La crisi di Premuda si protrae ormai dal 2013. Si legge nella relazione sui nove mesi che “come già evidenziato nelle precedenti rendicontazioni, le generalizzate difficoltà di accesso al credito e la scarsa redditività delle navi impiegate sul mercato spot hanno reso necessario l’avvio, nel corso dell’esercizio 2013, di negoziazioni col sistema creditizio volte ad ottenere una rimodulazione dei termini di rimborso dei finanziamenti. Ciò ha determinato la formulazione di una richiesta di standstill e la sospensione dei rimborsi dei finanziamenti a partire dalle rate scadenti il 30 giugno 2013. E’ stato redatto, con l’ausilio dell’advisor industriale Venice Shipping Logistic spa (VSL) che ha fornito autonome indicazioni e valutazioni in merito alla redditività attesa dalle navi ed all’andamento dei mercati di riferimento, un apposito piano industriale, sulle cui basi l’advisor finanziario incaricato, Lazard, ha sviluppato la proposta di manovra finanziaria presentata agli istituti di credito. Il piano è stato più volte rivisto in ragione delle mutate condizioni di mercato (con particolare riferimento al comparto dei carichi secchi) e per tener conto delle osservazioni nel frattempo ricevute dalle controparti bancarie”.
La relazione spiega anche che “la proposta presentata nell’aprile 2015 ha trovato le banche non pienamente allineate tra loro e non è stato pertanto possibile giungere alla auspicata finalizzazione del processo prima della pausa estiva, ma si è tuttavia ottenuta la sottoscrizione di apposite lettere di standstill (pacta de non petendo) che hanno fornito al Consiglio di amministrazione della società il necessario confort sulla positiva attitudine delle banche stesse nei confronti del gruppo e hanno al contempo garantito la possibilità di procedere con le necessarie dismissioni di cespiti.
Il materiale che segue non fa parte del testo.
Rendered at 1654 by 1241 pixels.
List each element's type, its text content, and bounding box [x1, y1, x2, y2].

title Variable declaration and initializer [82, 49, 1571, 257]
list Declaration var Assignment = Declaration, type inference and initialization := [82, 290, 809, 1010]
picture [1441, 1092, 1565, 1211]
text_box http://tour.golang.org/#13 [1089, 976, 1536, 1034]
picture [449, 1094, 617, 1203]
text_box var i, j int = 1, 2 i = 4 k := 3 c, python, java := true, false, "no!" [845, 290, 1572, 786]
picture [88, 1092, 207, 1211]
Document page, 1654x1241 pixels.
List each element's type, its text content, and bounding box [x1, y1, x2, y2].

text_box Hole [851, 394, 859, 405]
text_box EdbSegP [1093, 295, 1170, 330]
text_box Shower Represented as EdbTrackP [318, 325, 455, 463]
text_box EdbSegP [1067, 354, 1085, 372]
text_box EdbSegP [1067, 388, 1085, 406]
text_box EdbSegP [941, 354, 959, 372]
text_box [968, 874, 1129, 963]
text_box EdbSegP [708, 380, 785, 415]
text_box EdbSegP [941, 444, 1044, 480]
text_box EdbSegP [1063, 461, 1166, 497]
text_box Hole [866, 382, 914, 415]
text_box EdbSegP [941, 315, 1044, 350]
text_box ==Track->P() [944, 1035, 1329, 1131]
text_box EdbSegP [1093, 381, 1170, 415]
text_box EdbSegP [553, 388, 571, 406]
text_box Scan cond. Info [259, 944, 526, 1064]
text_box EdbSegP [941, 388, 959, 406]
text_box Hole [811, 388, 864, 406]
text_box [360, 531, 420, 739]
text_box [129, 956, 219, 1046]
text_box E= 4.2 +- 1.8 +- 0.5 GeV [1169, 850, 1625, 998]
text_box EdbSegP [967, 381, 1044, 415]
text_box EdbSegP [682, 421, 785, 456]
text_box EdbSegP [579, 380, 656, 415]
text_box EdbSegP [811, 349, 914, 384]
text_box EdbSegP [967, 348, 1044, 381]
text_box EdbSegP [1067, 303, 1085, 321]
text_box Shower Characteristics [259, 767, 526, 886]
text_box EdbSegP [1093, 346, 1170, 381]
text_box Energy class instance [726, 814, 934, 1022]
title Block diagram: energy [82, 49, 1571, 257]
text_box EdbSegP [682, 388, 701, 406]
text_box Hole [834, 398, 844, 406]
Le principali operazioni previste sono state finalizzate nel corso del mese di ottobre”.
Tra i fatti di rilievo occorsi dopo il 30 settembre scorso, infatti, Premuda segnala la cessione delle due Aframax tanker Four Atlantica e Four Antarctica (rinominate Minerva Antarctica e Minerva Atlantica), per 55 milioni di dollari, importo che in parte è stato destinato al rimborso dei finanziamenti ipotecari sulle due unità (circa 47,7 milioni di dollari) e in parte è rimasta invece al servizio dell’attività operativa del gruppo. Quanto alla cessione della nave Four Moon (che prevedeva anche la riassunzione a noleggio a scafo nudo), la società ha precisato che questa “rimane subordinata al perfezionamento dell’accordo di ristrutturazione dell’indebitamento”.
Quanto Il risultato finale dell’esercizio 2015, in ragione dei risultati conseguiti fino ad oggi, si legga nel rendiconto, “non potrà che essere di segno negativo”. Intanto i nove mesi del 2015 si sono chiusi con un fatturato di 46 milioni di euro (dai 50,8 milioni dei nove mesi 2014) e una perdita di 49,1 milioni, peggiore rispetto ai 34,1 milioni persi nello stesso periodo dell’anno scorso, sebbene nel terzo trimestre 2015 la perdita si sia contenuta a 9,8 milioni di euro (contro il rosso di 18,7 milioni del terzo trimestre 2014). Il tutto, si diceva, a fronte di un debito finanziario netto di 378 milioni, in aumento di 23,2 milioni di euro rispetto alla fine dell’esercizio precedente prevalentemente in ragione degli effetti derivanti dalla contro valutazione in euro al cambio di fine periodo dei finanziamenti denominati in dollari (che se fossero valorizzati al cambio di fine 2014 avrebbero avuto un minor valore di circa 19,7 milioni di euro.